Exercise
From the top of the entries, reproduce each line exactly, stopping after the line that contains "Vossen | 85.50 |". Omit pictures.

Extracted page text data
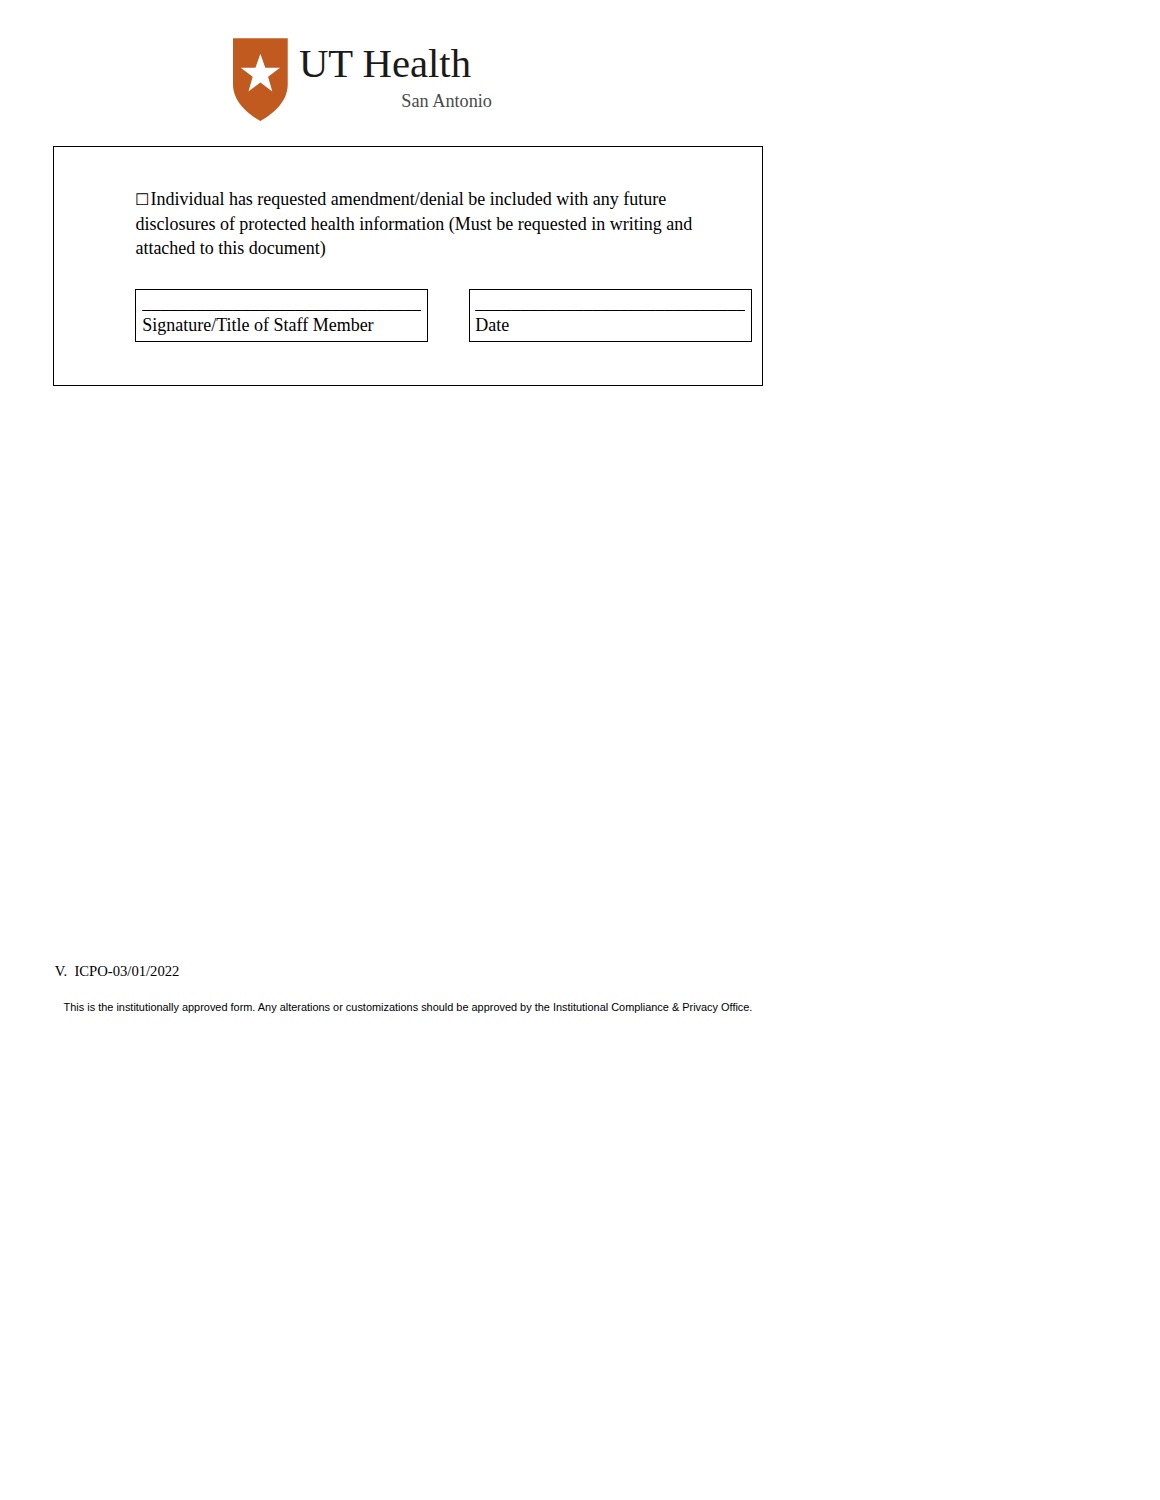UT Health San Antonio
☐Individual has requested amendment/denial be included with any future disclosures of protected health information (Must be requested in writing and attached to this document)
_______________________________________
Signature/Title of Staff Member
______________________________
Date
V. ICPO-03/01/2022
This is the institutionally approved form. Any alterations or customizations should be approved by the Institutional Compliance & Privacy Office.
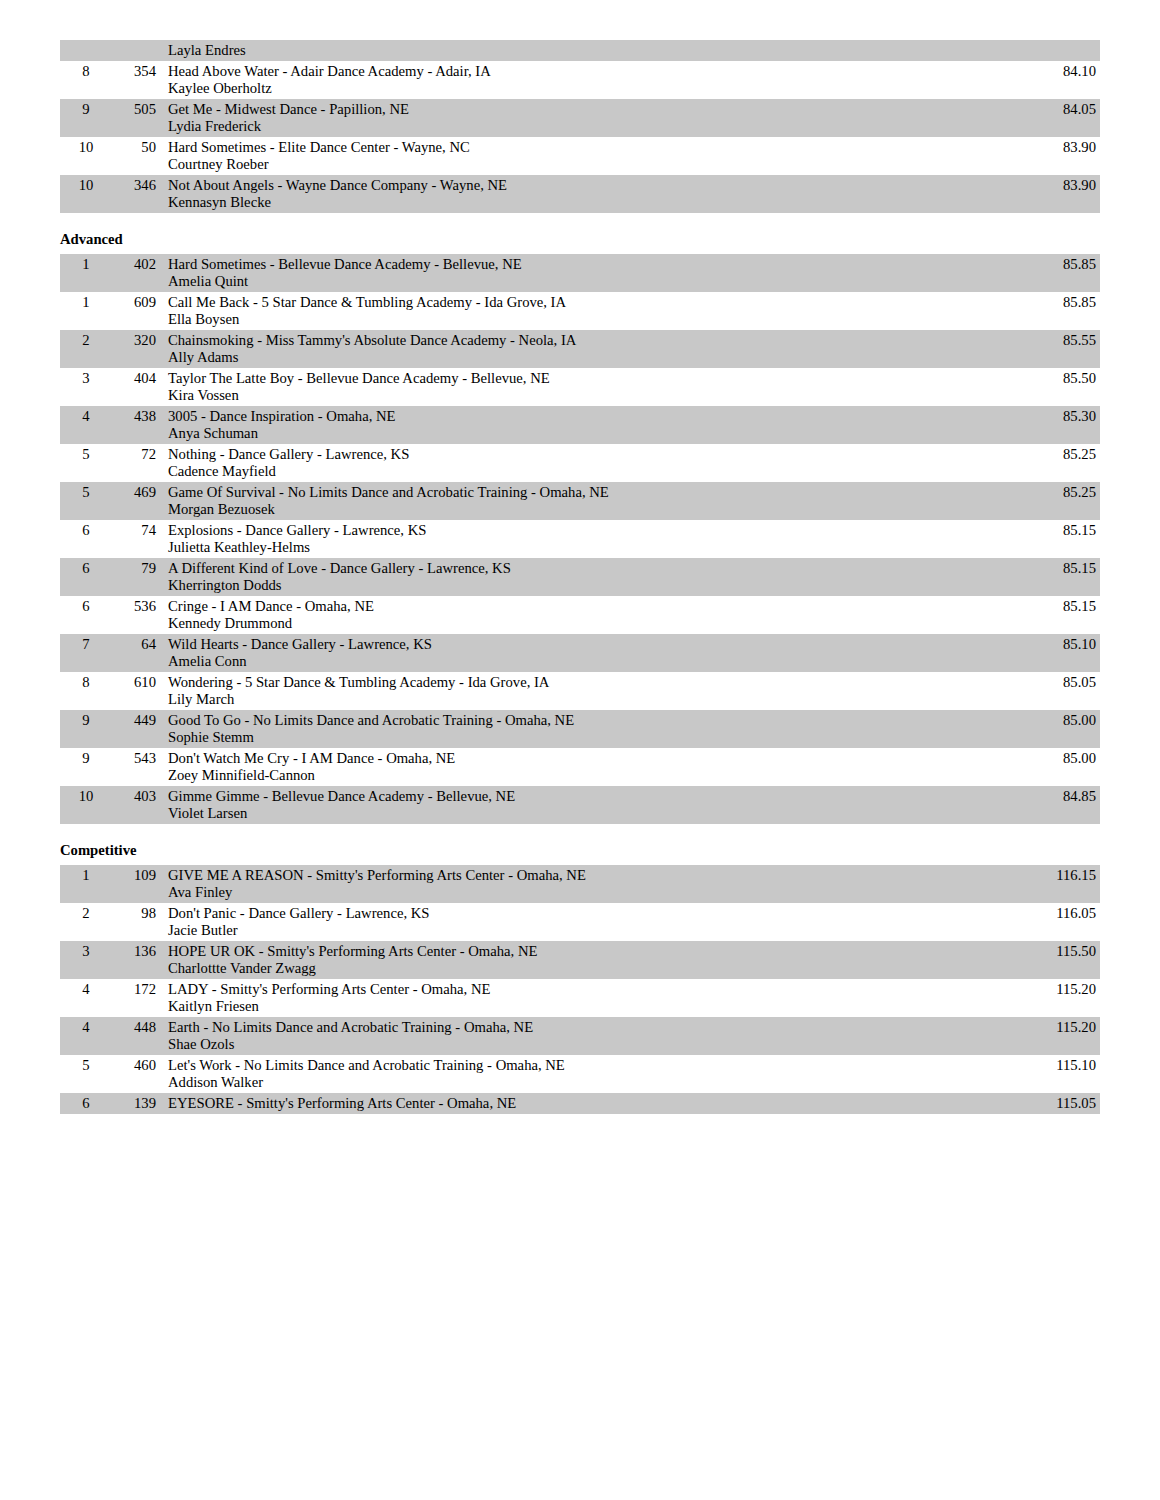| | | Layla Endres | |
| 8 | 354 | Head Above Water - Adair Dance Academy - Adair, IA Kaylee Oberholtz | 84.10 |
| 9 | 505 | Get Me - Midwest Dance - Papillion, NE Lydia Frederick | 84.05 |
| 10 | 50 | Hard Sometimes - Elite Dance Center - Wayne, NC Courtney Roeber | 83.90 |
| 10 | 346 | Not About Angels - Wayne Dance Company - Wayne, NE Kennasyn Blecke | 83.90 |
Advanced
| 1 | 402 | Hard Sometimes - Bellevue Dance Academy - Bellevue, NE Amelia Quint | 85.85 |
| 1 | 609 | Call Me Back - 5 Star Dance & Tumbling Academy - Ida Grove, IA Ella Boysen | 85.85 |
| 2 | 320 | Chainsmoking - Miss Tammy's Absolute Dance Academy - Neola, IA Ally Adams | 85.55 |
| 3 | 404 | Taylor The Latte Boy - Bellevue Dance Academy - Bellevue, NE Kira Vossen | 85.50 |
| 4 | 438 | 3005 - Dance Inspiration - Omaha, NE Anya Schuman | 85.30 |
| 5 | 72 | Nothing - Dance Gallery - Lawrence, KS Cadence Mayfield | 85.25 |
| 5 | 469 | Game Of Survival - No Limits Dance and Acrobatic Training - Omaha, NE Morgan Bezuosek | 85.25 |
| 6 | 74 | Explosions - Dance Gallery - Lawrence, KS Julietta Keathley-Helms | 85.15 |
| 6 | 79 | A Different Kind of Love - Dance Gallery - Lawrence, KS Kherrington Dodds | 85.15 |
| 6 | 536 | Cringe - I AM Dance - Omaha, NE Kennedy Drummond | 85.15 |
| 7 | 64 | Wild Hearts - Dance Gallery - Lawrence, KS Amelia Conn | 85.10 |
| 8 | 610 | Wondering - 5 Star Dance & Tumbling Academy - Ida Grove, IA Lily March | 85.05 |
| 9 | 449 | Good To Go - No Limits Dance and Acrobatic Training - Omaha, NE Sophie Stemm | 85.00 |
| 9 | 543 | Don't Watch Me Cry - I AM Dance - Omaha, NE Zoey Minnifield-Cannon | 85.00 |
| 10 | 403 | Gimme Gimme - Bellevue Dance Academy - Bellevue, NE Violet Larsen | 84.85 |
Competitive
| 1 | 109 | GIVE ME A REASON - Smitty's Performing Arts Center - Omaha, NE Ava Finley | 116.15 |
| 2 | 98 | Don't Panic - Dance Gallery - Lawrence, KS Jacie Butler | 116.05 |
| 3 | 136 | HOPE UR OK - Smitty's Performing Arts Center - Omaha, NE Charlottte Vander Zwagg | 115.50 |
| 4 | 172 | LADY - Smitty's Performing Arts Center - Omaha, NE Kaitlyn Friesen | 115.20 |
| 4 | 448 | Earth - No Limits Dance and Acrobatic Training - Omaha, NE Shae Ozols | 115.20 |
| 5 | 460 | Let's Work - No Limits Dance and Acrobatic Training - Omaha, NE Addison Walker | 115.10 |
| 6 | 139 | EYESORE - Smitty's Performing Arts Center - Omaha, NE | 115.05 |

Exercise response
UT Health San Antonio
☐Individual has requested amendment/denial be included with any future disclosures of protected health information (Must be requested in writing and attached to this document)
_______________________________________
Signature/Title of Staff Member
______________________________
Date
V. ICPO-03/01/2022
This is the institutionally approved form. Any alterations or customizations should be approved by the Institutional Compliance & Privacy Office.
| | | Layla Endres | |
| 8 | 354 | Head Above Water - Adair Dance Academy - Adair, IA Kaylee Oberholtz | 84.10 |
| 9 | 505 | Get Me - Midwest Dance - Papillion, NE Lydia Frederick | 84.05 |
| 10 | 50 | Hard Sometimes - Elite Dance Center - Wayne, NC Courtney Roeber | 83.90 |
| 10 | 346 | Not About Angels - Wayne Dance Company - Wayne, NE Kennasyn Blecke | 83.90 |
Advanced
| 1 | 402 | Hard Sometimes - Bellevue Dance Academy - Bellevue, NE Amelia Quint | 85.85 |
| 1 | 609 | Call Me Back - 5 Star Dance & Tumbling Academy - Ida Grove, IA Ella Boysen | 85.85 |
| 2 | 320 | Chainsmoking - Miss Tammy's Absolute Dance Academy - Neola, IA Ally Adams | 85.55 |
| 3 | 404 | Taylor The Latte Boy - Bellevue Dance Academy - Bellevue, NE Kira Vossen | 85.50 |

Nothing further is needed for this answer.